DIMAQ: Pracujesz już jakiś czas w branży digital marketingu. Skąd decyzja o przystąpieniu do egzaminu potwierdzającego Twoje kompetencje e-marketingowe?

Adrian Moliński: Decyzja o przystąpieniu do egzaminu wynikła głównie z chęci rozwijania swoich kompetencji. Certyfikat DIMAQ ma już ugruntowaną pozycję w naszej branży. Podjęcie tego wyzwania to była dla mnie naturalna kolej rzeczy na drodze zawodowej. Do tego doszła również chęć zweryfikowania tego, czego nauczyłem się w trakcie 5 letniej przygody z digitalem.  

DIMAQ: Jak z Twojej perspektywy certyfikat jest spostrzegany na rynku pracy? Czy często spotykasz się z DIMAQ w Twoim otoczeniu biznesowym?

AM: Z moich obserwacji wynika, że certyfikat DIMAQ ma sporą wartość na rynku pracy – egzamin potwierdza kompetencje z bardzo obszernego zakresu materiału. Widziałem już oferty pracy, w których mile widziane było posiadanie właśnie tego konkretnego certyfikatu. 

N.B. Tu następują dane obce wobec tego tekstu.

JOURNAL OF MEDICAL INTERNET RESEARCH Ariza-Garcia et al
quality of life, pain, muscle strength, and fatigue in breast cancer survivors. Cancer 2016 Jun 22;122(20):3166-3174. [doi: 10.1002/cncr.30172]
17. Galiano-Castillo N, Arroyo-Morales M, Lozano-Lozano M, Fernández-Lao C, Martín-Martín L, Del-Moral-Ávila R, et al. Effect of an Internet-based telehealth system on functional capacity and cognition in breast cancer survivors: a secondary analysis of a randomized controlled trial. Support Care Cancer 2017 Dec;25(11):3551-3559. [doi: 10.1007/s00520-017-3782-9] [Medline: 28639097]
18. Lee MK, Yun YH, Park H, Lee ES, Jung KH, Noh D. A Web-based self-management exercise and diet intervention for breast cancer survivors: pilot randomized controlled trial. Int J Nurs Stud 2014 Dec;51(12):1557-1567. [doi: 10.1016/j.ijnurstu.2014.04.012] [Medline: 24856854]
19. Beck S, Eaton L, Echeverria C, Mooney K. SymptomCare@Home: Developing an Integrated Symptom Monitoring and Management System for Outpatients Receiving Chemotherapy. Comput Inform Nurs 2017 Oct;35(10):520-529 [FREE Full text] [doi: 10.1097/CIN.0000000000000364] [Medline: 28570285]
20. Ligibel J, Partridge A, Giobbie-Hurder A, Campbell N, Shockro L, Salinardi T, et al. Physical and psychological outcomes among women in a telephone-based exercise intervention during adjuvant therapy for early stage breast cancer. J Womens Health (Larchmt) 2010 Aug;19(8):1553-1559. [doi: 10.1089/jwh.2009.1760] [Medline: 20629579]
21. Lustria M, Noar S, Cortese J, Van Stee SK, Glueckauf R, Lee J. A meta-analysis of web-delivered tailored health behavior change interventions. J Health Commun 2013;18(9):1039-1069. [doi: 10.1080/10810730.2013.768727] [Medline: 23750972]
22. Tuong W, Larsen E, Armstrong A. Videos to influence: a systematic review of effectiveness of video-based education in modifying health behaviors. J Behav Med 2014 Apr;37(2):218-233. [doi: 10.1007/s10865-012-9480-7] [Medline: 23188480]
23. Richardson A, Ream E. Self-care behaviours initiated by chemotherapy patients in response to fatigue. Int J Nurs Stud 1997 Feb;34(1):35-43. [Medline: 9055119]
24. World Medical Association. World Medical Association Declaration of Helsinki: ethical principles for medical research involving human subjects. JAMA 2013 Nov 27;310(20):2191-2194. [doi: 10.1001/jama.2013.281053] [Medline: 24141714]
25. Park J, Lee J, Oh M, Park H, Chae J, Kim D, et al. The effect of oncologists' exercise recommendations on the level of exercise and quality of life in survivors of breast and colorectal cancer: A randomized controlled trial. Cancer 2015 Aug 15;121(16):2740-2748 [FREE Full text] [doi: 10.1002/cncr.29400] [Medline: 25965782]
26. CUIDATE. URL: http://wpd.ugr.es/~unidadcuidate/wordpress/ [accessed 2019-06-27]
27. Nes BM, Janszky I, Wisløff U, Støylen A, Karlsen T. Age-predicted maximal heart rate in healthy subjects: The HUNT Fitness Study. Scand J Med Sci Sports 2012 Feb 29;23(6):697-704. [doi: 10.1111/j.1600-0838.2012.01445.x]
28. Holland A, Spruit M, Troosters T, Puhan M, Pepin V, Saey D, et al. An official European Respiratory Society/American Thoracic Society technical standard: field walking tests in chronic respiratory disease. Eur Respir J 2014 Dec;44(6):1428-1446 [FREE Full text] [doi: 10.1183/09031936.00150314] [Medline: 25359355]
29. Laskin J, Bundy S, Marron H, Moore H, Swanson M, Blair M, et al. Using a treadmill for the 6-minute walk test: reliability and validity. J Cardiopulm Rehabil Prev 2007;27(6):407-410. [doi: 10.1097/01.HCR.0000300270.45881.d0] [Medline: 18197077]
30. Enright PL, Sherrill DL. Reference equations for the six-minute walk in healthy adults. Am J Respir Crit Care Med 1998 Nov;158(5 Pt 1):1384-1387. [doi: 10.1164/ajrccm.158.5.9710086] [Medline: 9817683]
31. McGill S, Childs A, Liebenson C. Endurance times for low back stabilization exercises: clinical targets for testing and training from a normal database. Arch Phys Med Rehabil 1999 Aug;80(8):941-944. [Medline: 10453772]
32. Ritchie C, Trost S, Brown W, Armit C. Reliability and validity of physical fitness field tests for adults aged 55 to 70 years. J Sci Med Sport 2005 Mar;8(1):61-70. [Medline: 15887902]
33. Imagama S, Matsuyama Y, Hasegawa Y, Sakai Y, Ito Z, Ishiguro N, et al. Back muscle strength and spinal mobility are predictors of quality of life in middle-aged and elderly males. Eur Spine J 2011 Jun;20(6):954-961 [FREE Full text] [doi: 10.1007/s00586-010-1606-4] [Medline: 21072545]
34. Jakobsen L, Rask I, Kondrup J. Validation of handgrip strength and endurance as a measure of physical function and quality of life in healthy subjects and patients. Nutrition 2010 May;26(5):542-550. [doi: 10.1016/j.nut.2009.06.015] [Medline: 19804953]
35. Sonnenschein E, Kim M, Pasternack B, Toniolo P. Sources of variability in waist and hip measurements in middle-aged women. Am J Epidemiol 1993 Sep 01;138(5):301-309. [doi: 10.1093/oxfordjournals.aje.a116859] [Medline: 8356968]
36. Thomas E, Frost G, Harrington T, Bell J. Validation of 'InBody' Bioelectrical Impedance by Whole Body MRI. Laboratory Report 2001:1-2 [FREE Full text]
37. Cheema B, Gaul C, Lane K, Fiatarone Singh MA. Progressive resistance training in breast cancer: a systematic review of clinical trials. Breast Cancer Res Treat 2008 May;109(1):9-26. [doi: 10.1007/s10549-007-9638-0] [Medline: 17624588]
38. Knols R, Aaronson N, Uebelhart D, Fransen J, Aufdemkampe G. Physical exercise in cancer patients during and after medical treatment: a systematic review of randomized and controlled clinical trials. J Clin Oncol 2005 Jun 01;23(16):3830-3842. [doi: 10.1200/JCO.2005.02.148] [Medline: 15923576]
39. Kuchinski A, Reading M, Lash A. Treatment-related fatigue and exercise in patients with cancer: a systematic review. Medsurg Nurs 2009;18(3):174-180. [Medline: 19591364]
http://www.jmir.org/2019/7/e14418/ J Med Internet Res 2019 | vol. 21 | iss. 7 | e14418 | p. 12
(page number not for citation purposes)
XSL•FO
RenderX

DIMAQ: Czy z Twojej perspektywy udział w Akademii DIMAQ był przydatny do podejścia i zdania egzaminu DIMAQ?

AM: Udział w Akademii był bardzo przydatny – pozwolił na uporządkowanie i poszerzenie wiedzy. Czułem się też zdecydowanie lepiej przygotowany do tego, co mnie czeka w dniu egzaminu – do jego formuły, typu pytań. Trener – Artur Maciorowski, zadbał nie tylko o przekazanie merytorycznej wiedzy w ciekawy sposób, ale dostarczył również przydatnych materiałów, które pozwoliły mi na odpowiednie przygotowanie się na finał. 

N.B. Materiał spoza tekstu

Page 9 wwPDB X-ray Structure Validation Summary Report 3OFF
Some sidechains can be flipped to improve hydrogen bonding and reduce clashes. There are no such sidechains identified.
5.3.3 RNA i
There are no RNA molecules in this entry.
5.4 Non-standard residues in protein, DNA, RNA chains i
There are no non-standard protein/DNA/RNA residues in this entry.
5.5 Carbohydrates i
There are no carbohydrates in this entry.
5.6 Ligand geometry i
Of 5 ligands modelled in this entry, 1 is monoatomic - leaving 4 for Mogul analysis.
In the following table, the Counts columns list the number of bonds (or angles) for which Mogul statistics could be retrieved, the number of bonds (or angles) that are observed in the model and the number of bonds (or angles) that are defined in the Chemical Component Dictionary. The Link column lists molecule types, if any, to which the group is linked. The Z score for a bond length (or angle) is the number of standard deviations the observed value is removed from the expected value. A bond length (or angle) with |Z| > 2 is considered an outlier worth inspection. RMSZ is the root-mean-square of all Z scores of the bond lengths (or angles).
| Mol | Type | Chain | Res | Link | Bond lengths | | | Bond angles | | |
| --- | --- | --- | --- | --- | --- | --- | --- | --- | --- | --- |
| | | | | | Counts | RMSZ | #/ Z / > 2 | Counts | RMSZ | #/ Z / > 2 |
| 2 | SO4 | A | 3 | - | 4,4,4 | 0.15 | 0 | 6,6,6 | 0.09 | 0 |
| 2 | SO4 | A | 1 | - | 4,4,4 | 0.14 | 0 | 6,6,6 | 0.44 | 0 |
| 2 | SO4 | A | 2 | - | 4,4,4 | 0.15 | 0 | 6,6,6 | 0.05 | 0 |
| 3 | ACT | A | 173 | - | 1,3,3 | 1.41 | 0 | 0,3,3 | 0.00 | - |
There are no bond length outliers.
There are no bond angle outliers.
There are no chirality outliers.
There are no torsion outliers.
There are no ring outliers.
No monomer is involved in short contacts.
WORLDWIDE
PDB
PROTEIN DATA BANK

DIMAQ: Co zarekomendujesz osobom, które właśnie przygotowują się do egzaminu? Na co powinni zwrócić uwagę?

AM: Pierwsza sprawa, chyba najbardziej oczywista – nie czekać. Najlepiej zapisać się na egzamin kilka tygodni po Akademii, na bieżąco będąc z wiedzą ale zarazem wtedy, kiedy będziemy mieć pewność, że utrwaliliśmy sobie cały materiał.

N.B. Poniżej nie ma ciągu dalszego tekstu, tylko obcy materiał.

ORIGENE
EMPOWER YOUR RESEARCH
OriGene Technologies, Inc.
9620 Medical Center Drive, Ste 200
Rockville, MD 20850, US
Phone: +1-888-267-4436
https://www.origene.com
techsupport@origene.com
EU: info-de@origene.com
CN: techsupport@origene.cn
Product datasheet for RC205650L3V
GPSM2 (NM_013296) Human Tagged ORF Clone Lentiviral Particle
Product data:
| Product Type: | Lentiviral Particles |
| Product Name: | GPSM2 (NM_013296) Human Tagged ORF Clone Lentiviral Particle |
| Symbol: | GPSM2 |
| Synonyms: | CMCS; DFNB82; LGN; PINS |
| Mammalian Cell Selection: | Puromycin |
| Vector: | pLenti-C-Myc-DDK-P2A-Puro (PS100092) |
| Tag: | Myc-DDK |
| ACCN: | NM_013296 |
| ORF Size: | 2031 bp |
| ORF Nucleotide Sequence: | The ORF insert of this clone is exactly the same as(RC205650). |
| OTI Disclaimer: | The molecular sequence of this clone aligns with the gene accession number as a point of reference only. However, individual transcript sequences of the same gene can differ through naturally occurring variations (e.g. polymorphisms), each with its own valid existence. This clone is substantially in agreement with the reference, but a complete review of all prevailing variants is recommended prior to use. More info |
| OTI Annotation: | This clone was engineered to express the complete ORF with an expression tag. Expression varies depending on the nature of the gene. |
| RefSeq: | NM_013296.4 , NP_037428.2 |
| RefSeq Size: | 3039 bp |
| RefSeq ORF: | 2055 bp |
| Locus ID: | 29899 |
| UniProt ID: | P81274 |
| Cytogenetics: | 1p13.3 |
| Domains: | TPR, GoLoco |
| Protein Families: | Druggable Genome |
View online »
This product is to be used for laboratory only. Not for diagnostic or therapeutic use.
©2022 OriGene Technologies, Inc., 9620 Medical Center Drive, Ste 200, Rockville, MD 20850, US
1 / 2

Druga sprawa – Akademia DIMAQ daje solidne podstawy i wiedzę, ale bez utrwalenia jej w głowie nic z tego nie będzie. To nie jest jeden z tych egzaminów, na który pójdzie się “i jakoś to będzie” – formuła jest na tyle przemyślana, że bez solidnego powtarzania materiału po Akademii, przebrnięcie przez te 80 pytań z 12 obszarów e-marketingu może być trudne.

I na sam koniec – spokój. Nie spieszcie się na egzaminie, dokładnie czytajcie pytania, sprawdźcie, czy zaznaczyliście wszystkie odpowiedzi. To wydaje się oczywiste, ale pod wpływem egzaminowego stresu można się pogubić. Czasu jest na tyle dużo, że można spokojnie napisać egzamin i sprawdzić, czy czegoś nie pominęliśmy.

DIMAQ: Czy zdobycie certyfikatu zmotywowało Cię / zainspirowało Cię do podjęcia decyzji kierunku rozwoju kariery?

AM: Zdobycie certyfikatu było dla mnie okazją do przemyślenia tego, jak i gdzie widzę siebie w najbliższych latach. Dało mi też więcej pewności siebie i motywacji w podejściu do kariery zawodowej.